Monday, October 7, 2013

Altar rails

Several months ago, my priest Fr. Vince Rogers had altar rails installed in our church and I love them.   I actually would have been surprised if I hadn't liked them.  He has had kneelers at the front of the church for years so that people would be more comfortable kneeling to accept the Eucharist so I had been kneeling for awhile---even when I was at other churches.

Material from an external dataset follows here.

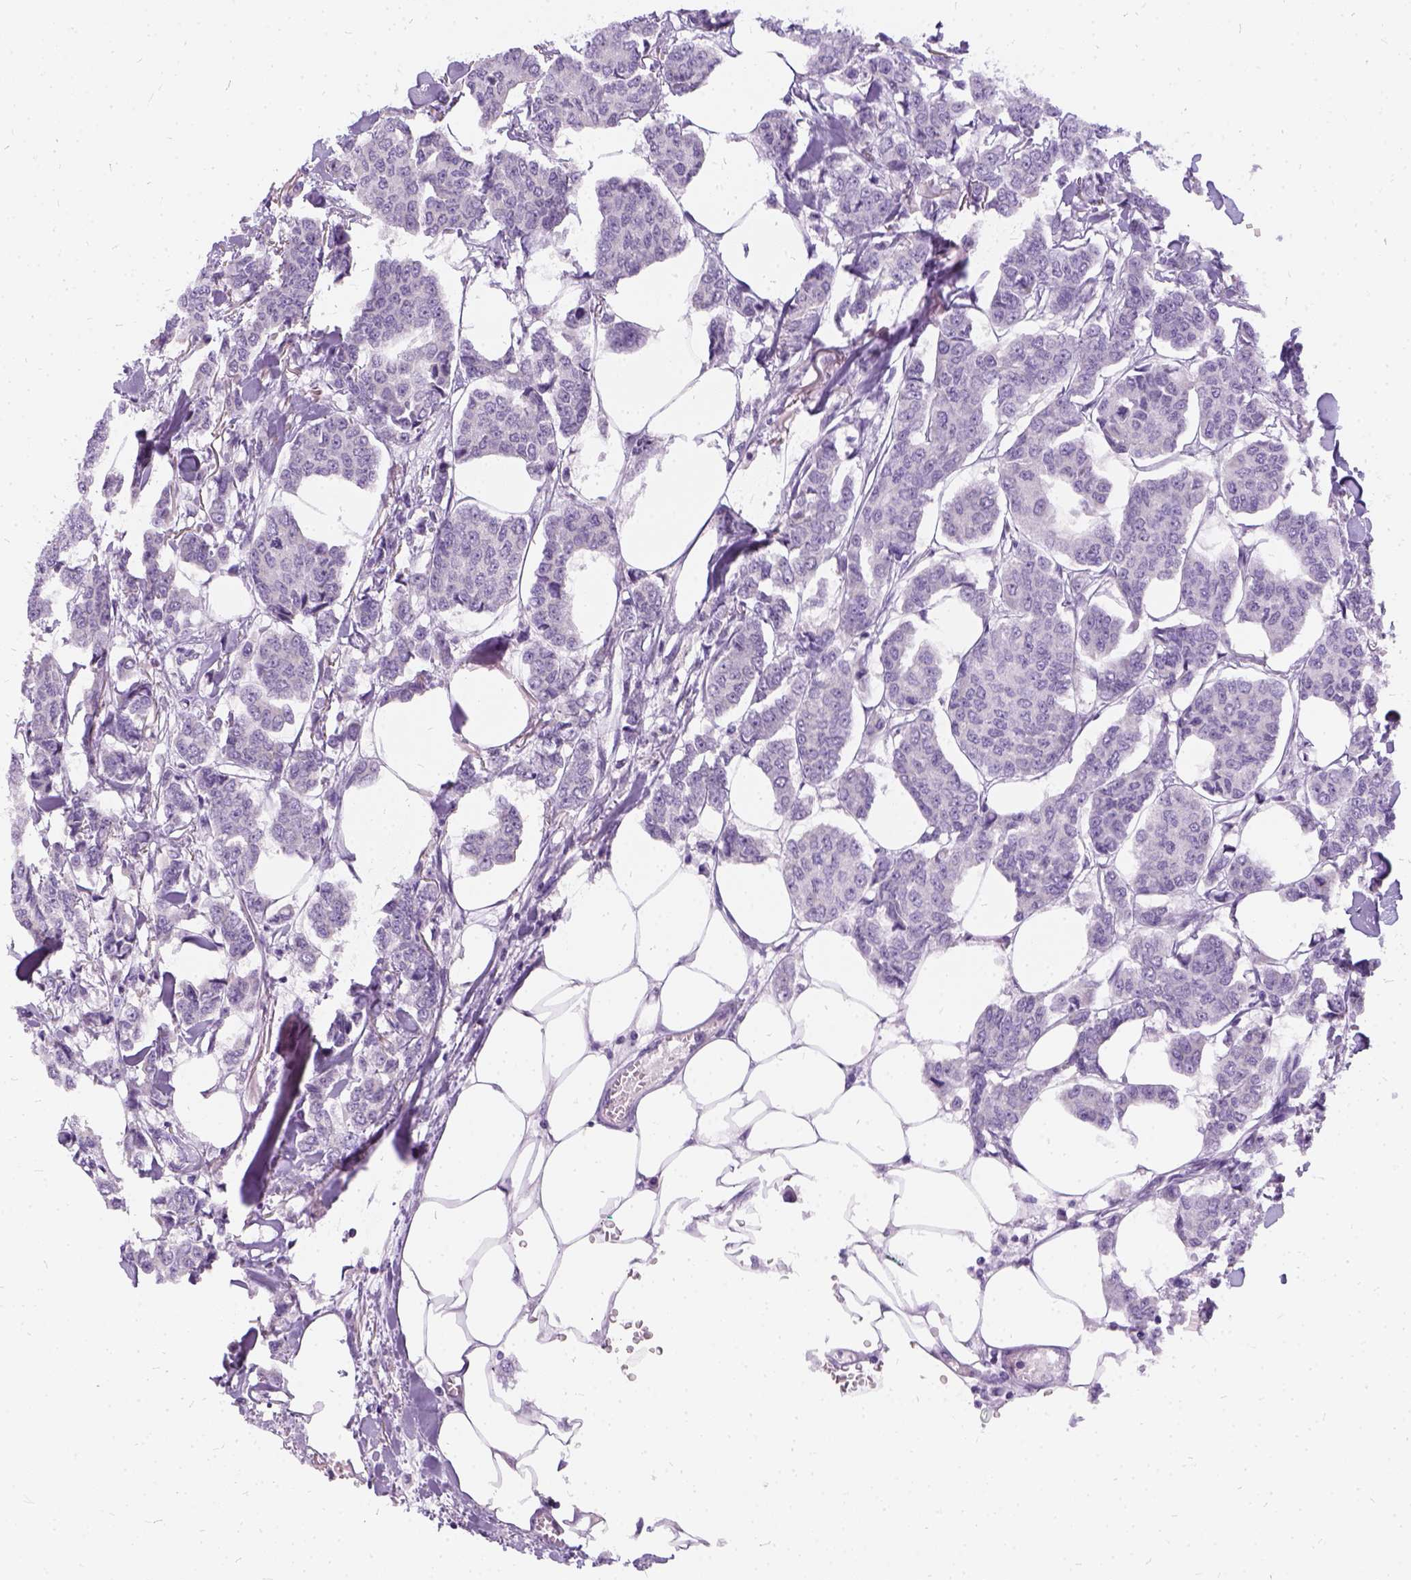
{"staining": {"intensity": "negative", "quantity": "none", "location": "none"}, "tissue": "breast cancer", "cell_type": "Tumor cells", "image_type": "cancer", "snomed": [{"axis": "morphology", "description": "Duct carcinoma"}, {"axis": "topography", "description": "Breast"}], "caption": "Protein analysis of infiltrating ductal carcinoma (breast) reveals no significant staining in tumor cells.", "gene": "FDX1", "patient": {"sex": "female", "age": 94}}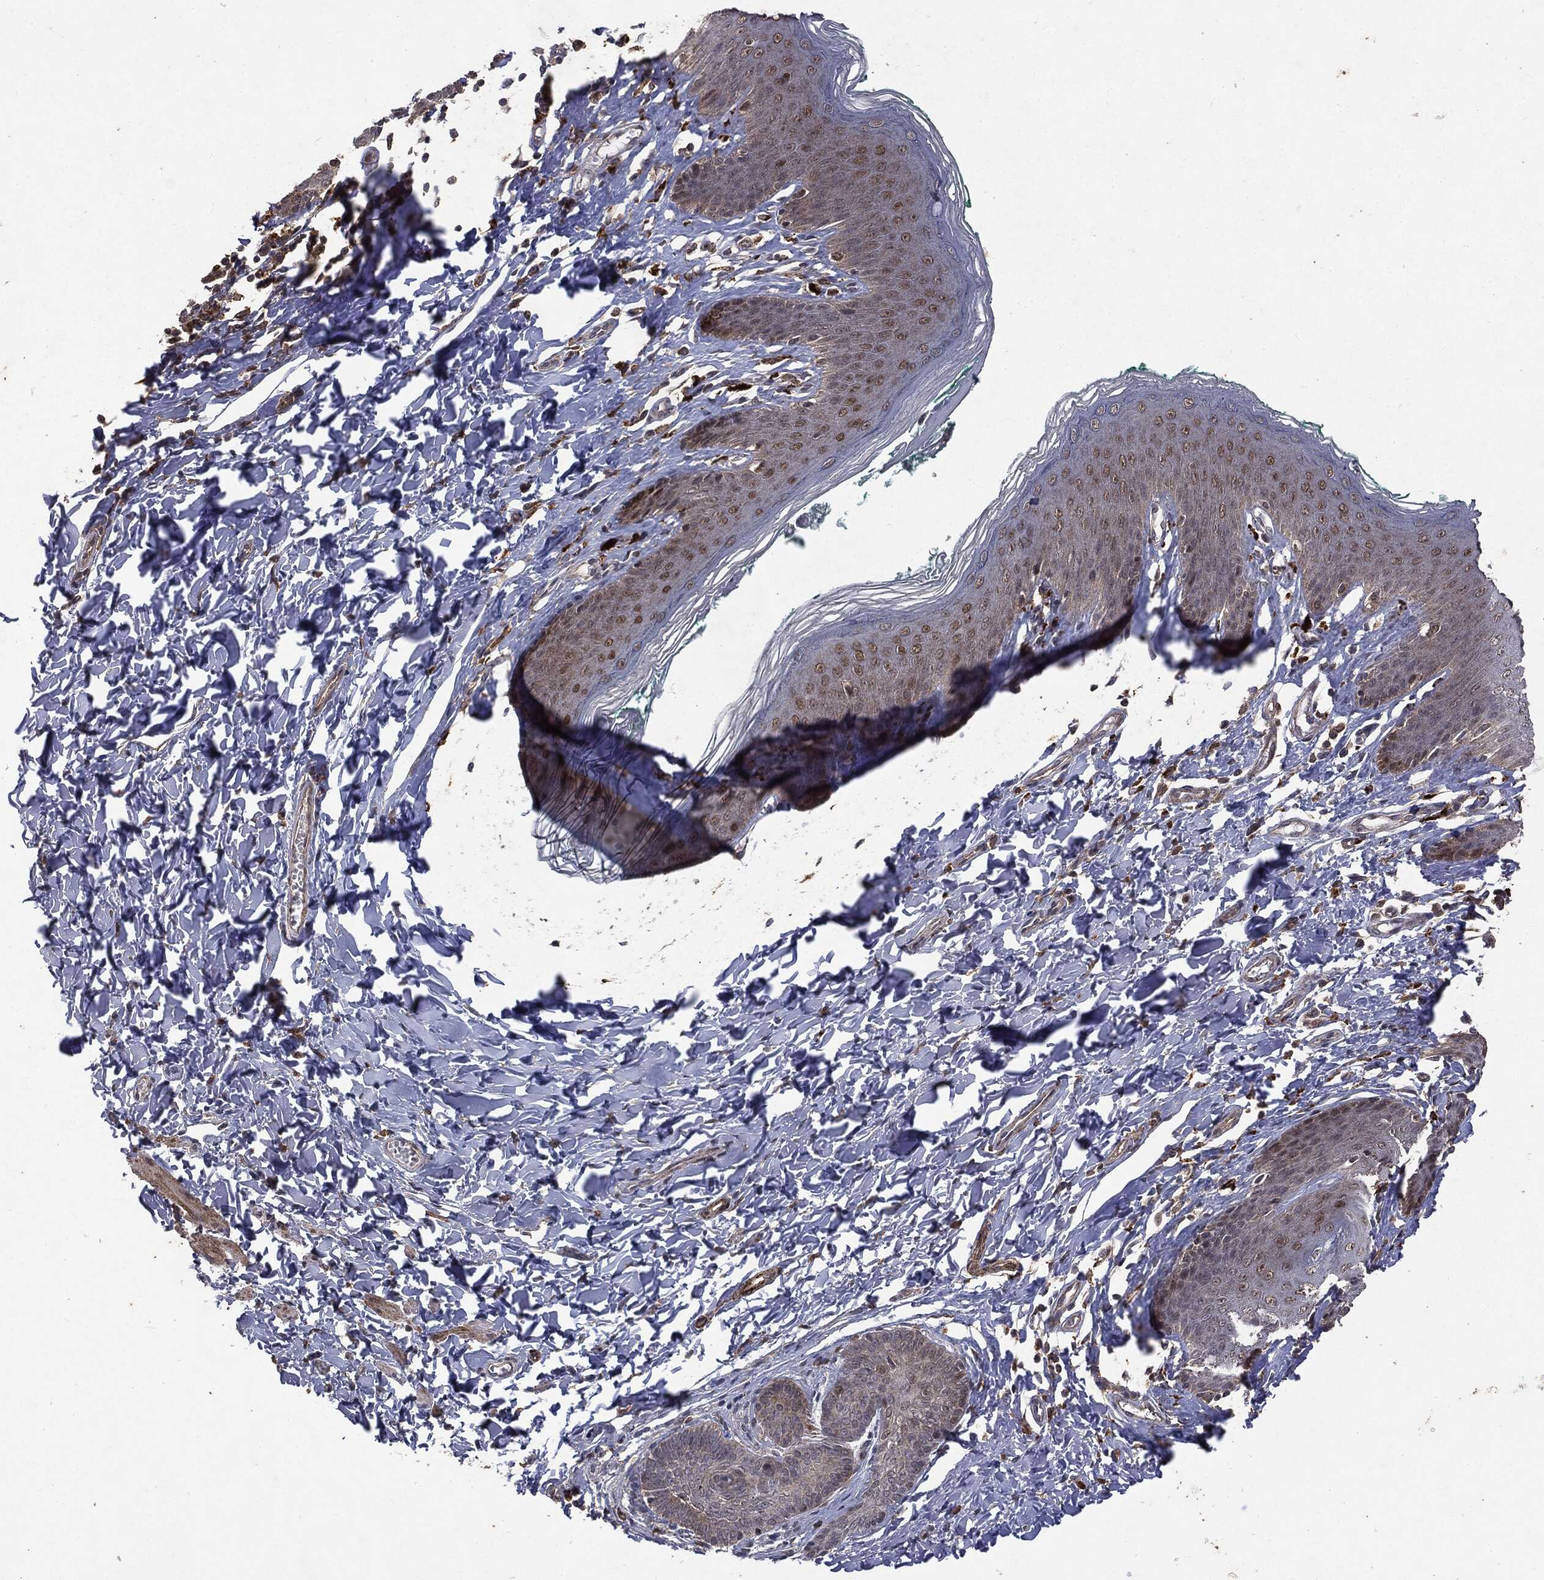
{"staining": {"intensity": "weak", "quantity": "25%-75%", "location": "nuclear"}, "tissue": "skin", "cell_type": "Epidermal cells", "image_type": "normal", "snomed": [{"axis": "morphology", "description": "Normal tissue, NOS"}, {"axis": "topography", "description": "Vulva"}], "caption": "Epidermal cells exhibit weak nuclear positivity in about 25%-75% of cells in unremarkable skin.", "gene": "PTEN", "patient": {"sex": "female", "age": 66}}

The reason I like kneeling at communion is because I believe it is more reverent.   I believe that our interior mind is a reflection of our posture. So I think there is a huge difference in reverence between standing and accepting in the hand kneeling and accepting on the tongue.  In the first you walk up to the priest, stick out your hands, take the Blessed Sacrament and put it in your mouth on your way back to the seat  (I realize you aren't supposed to be moving as you place It in your mouth but that is what you see people doing).  As opposed to kneeling down and receiving the Eucharist.   I just believe there is a lot more reverence in kneeling than standing.   This is God, who not only humbled Himself and allowed Himself to be sacrificed on the cross but to allow us to receive Him under the appearance of bread.   The God of the Universe.  My creator.  You're darn tootin I'm going to be kneeling.

The altar rails not only allow you to kneel but they encourage people to kneel.  They let people know that it is okay to take the Eucharist on the tongue---even encourages it.  They set the tone for a posture of reverence.  They help you realize that something special is going on here.

A couple other advantages of the altar rails are that they allow communion to move more quickly and efficiently.  Father is not standing there waiting for the next person to step up.  He is able to move up and down the line in a more efficient manner.

I also like the fact that it give me a few seconds kneeling there for extra preparation that I'm about to receive the Eucharist as opposed to just moving in line and then trying to get out of the way.  An added plus is that I get to receive communion with my wife, Abby, right next to me.

I've heard arguments that altar rails "separate the people from the sanctuary!"  I don't think that is necessarily a bad thing.   It should separate that way it is seen as something different than the rest of the church.  That way people see it as a sacred, holy place and not just a stage.    

Have you had experiences with altar rails?  What do you think??